Ground reports of a downturn
The Federal tries to understand the current slowdown in India’s economy through a series of ground reports from the state that was till recently a developing hub
Uploaded 04 September, 2019
Hit by job loss, Howrah’s foundries hope for bailout
Satyajit Kundu, a third generation entrepreneur, is a worried man caught between compassion and compulsion.
Just seven months back, his foundry unit was bustling with activity – manufacturing of water pumps, pinion gears, pipes, manhole covers and other iron casting products was in full swing. Established in 1958 by his grandfather, the unit Lakshmi Foundry Works Private Limited in West Bengal’s Howrah is one of the leading manufacturers of hand pumps in eastern India.
The desolate expanse of Kundu’s production shed now, however, belies the reputation. There are hardly any activities here befitting a top manufacturing unit. Workers are seen mostly idling away duty hours doing nothing in particular as rows of different hand pumps components are laid out, waiting to be assembled only once new orders are placed.
“Order for our products has dropped drastically in the past few months. On top of that payments from our clients have also become irregular,” Kundu says.
Lack of demand, he says, has made at least 25 per cent of his workforce redundant. “I have not yet retrenched them only because I don’t have the heart to take the unpleasant call ahead of festive Durga Puja season. But if the situation does not improve in a month or so, I will be forced to take the harsh step after puja.”
Hoping against hope that the situation might improve soon, Kundu fears that it otherwise would become difficult for him to sustain the business that has provided for his family for three generations.
Similar tales of despair can be heard in almost all the foundry units lining either side of the Benaras Road and in and around Belgachia, Baltikuri, Bamungachi and Liluah, spreading over an area of about 78 sq km in Howrah district. But not everyone is as compassionate as Kundu.
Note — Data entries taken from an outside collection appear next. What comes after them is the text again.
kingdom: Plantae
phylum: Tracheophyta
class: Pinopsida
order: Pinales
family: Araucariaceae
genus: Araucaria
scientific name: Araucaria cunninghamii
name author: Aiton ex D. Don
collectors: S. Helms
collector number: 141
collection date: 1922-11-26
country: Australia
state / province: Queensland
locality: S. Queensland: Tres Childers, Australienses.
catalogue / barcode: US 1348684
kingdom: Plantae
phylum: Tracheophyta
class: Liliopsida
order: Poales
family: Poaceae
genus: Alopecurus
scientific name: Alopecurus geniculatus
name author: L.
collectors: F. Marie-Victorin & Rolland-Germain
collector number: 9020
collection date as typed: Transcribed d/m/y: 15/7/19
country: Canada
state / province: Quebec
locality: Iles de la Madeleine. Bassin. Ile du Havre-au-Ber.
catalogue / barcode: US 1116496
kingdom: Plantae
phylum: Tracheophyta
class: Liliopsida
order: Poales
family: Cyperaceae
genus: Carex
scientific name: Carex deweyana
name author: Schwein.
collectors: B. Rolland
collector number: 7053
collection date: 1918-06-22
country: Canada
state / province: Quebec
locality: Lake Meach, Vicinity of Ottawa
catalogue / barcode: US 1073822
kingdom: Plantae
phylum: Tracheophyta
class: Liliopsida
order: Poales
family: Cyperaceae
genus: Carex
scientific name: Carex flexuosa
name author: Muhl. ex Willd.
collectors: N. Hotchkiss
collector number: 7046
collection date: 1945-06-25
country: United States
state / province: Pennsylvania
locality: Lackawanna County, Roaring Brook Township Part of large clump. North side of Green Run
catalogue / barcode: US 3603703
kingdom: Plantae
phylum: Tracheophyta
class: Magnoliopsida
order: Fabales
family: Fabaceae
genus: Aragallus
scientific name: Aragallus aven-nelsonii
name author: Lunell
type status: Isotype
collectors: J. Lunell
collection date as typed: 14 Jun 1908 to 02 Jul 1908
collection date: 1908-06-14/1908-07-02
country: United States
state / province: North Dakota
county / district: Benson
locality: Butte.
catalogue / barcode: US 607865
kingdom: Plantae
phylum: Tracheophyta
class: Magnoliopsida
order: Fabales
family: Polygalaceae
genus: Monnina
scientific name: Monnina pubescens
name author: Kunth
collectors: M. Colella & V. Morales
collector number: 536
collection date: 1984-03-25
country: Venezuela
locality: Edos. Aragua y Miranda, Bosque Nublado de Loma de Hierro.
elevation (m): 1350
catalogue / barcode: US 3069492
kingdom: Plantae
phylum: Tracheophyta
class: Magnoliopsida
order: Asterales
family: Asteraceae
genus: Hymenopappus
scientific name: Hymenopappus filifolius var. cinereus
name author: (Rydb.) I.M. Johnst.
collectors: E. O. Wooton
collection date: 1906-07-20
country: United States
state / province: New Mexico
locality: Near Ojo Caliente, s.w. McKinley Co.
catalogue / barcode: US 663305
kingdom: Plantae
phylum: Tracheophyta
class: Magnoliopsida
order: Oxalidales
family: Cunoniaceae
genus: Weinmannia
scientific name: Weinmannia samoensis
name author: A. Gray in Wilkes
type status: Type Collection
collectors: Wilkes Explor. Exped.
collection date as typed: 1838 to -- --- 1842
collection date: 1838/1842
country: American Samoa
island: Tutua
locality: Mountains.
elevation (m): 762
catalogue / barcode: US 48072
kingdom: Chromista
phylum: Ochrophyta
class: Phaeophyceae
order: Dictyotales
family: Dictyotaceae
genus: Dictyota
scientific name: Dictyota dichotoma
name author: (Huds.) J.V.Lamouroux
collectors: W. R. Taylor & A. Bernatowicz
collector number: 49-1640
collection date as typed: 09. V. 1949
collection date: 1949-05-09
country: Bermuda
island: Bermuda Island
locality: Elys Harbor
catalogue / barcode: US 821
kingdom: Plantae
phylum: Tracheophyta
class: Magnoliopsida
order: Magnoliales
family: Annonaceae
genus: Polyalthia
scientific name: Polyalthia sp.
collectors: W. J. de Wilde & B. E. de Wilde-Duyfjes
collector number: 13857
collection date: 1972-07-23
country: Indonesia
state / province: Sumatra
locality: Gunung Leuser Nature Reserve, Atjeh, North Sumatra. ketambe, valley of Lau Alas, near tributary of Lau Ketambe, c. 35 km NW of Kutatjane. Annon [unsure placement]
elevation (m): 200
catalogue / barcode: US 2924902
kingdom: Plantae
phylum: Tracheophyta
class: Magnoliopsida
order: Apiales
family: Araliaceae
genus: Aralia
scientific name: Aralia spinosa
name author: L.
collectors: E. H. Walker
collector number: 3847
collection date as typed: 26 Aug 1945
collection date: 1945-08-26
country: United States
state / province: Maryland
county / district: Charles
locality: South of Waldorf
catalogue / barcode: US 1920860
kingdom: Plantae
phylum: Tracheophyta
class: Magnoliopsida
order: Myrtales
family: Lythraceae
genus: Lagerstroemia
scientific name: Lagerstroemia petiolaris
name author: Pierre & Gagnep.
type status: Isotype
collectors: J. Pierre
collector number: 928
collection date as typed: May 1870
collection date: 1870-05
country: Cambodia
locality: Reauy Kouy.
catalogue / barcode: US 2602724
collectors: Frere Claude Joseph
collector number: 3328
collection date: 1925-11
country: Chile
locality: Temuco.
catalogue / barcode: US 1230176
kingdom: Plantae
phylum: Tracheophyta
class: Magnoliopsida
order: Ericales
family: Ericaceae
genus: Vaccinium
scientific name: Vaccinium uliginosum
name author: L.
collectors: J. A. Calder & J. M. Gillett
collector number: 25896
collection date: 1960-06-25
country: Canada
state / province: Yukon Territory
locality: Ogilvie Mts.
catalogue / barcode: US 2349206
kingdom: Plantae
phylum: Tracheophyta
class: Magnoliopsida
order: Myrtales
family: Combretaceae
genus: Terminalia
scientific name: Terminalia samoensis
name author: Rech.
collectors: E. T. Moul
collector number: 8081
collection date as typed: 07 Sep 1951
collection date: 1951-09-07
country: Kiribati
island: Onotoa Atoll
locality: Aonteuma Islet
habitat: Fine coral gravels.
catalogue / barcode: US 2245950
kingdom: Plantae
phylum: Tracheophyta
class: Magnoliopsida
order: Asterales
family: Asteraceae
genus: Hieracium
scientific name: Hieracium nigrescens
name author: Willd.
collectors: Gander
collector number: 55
Several workers have already lost jobs as the foundry sector in West Bengal is bearing the brunt of what experts term a liquidity crunch in the market.
Though there is no exact figure of job loss, as per some estimates based on numbers provided by units attached to various foundry associations, it could be in the range of 10-15 per cent.
Umesh Rai from Bihar’s Munger is another victim of job loss. He was working as a mold and core maker at a foundry unit in Liluah. Early this month, he along with four others got the dreadful notice as the unit where they were working was pushed to the verge of closure.
Failing to find a new job in the recession-hit foundry sector, Rai now does odd jobs at a wholesale vegetable market in Howrah.
The foundry sector in West Bengal, mostly concentrated in Howrah, provides direct and indirect employment to around five lakh people, according to Adarsh Jaiswal, secretary of the Howrah Foundry Development Cluster.
I have not yet retrenched them only because I don’t have the heart to take the unpleasant call ahead of festive Durga Puja season. But if the situation does not improve… I will be forced
Satyajit Kundu, Owner, Lakshmi Foundry Works Private Limited, Howrah
“Unless some immediate remedial measures are taken by the government to revive the economy, livelihood of lakhs of people will be on the line because what we are facing today is an existential crisis,” Jaiswal said.
Those involved in the sector said the crisis is triggered by a sudden slump in demand due to general downturn in economy. Even the government-owned organisations like the railways have reduced the volume of procurement order to tighten their purse strings.
Overall, on an average, production is down by at least 30 per cent, according to an estimate given by Jaiswal. He said the situation was the worst for those units that were mostly catering to automobile companies like the Tata Motors. “Their businesses are down by almost 90 per cent.” Fortunately, only a few units in Howrah make auto components.
Foundry units in West Bengal mainly produce customised products such as valves and railway components as per the buyer’s requirement, tools for agricultural and domestic use, decorative casting, manhole cover, sanitary items, hand pumps, rotary pumps, rice mill spares, jute mill parts and pipe fittings among other things.
The total annual production of the existing foundries in the cluster is about 750,000 tons with an annual turnover in the range of something between ₹1,200 crore and ₹1,500 crore, as per a data published by the Howrah Foundry Association. If the present downturn continues, the turnover would see a fall in the range of ₹400 to ₹450 crore this fiscal due to the impact of 25 to 30 per cent drop in production, said Jaiswal.
Unless some immediate remedial measures are taken by the government to revive the economy, livelihood of lakhs of people will be on the line
Adarsh Jaiswal, secretary, Howrah Foundry Development Cluster
Kundu says since foundry units serve as ancillaries of other sectors like automobile, jute, textile, real estates and agriculture, any stimulus if provided to the latter by the government would also help foundries by spurring demand.
It’s on this stimulus that the Howrah foundry cluster and thousands of people associated with it are pinning their hope, for sustenance. Perhaps it is now the turn of the government to be compassionate.